Una saeta de fuego surcó la noche, penetró por el centro de la burbuja rosada y la desinfló en un solo silbido. Una manada de perros famélicos se desguazaban entre sí. Cada vez que alguno alcanzaba un fragmento de los hilos del ajuar de Penélope, los otros se le encimaban con fiereza maligna, y lo dejaban destripado sobre los despojos de la pompa que se desinflaba.

Argos, aterrado, se ovilló a los pies del mendigo que le sonriera mientras guardaba bajo sus harapos un arco inmemorial, y cesó de ladrarle al horizonte, porque el hombre que hizo diana a lo largo de muchos siglos emprendió una carrera desbridada sobre las luces de sus lágrimas, y aplastando perros rabiosos y hambrientos, saltó sobre el niño de las barbas rizadas y con impulso formidable, después de levantar a Penélope por el talle, alcanzó la saeta que seguía ruta momentos antes de que la pompa rosada desapareciera totalmente con su carga de sabuesos coléricos.

La Troyana aguardaba su llegada. La saeta se incrustó en la mullida blancura de una de las nubes de donde pendía el relámpago de la equilibrista, y Enmanuel observó cómo el mendigo alfombraba con besos apacibles los pasos de Penélope, quien miraba hechizada a la Troyana, pero no la aplaudía.

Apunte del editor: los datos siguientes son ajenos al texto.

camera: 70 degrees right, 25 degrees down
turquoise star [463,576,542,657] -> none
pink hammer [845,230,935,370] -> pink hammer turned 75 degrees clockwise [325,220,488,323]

El niño de las barbas rizadas tañó la lira en un último arpegio, y dejó antes de desaparecer, flotando en el aire, una intención de versos irrepetibles que Enmanuel no comprendió, pero no pudo evitar que se le quedaran dentro, como un secreto inconfensable. El Niño del Pífano recogió la primera lágrima de Argos, sobre la cual hubieran estado sentados, mirando el fin de la pompa rosada, y la arrojó contra la noche, y la noche la sujetó entre la oscuridad para que brillara, diminuta y fuerte, y fuera habitada por una flor, tres volcanes, y un niño capaz de ver 43 puestas de sol cuando estuviera triste.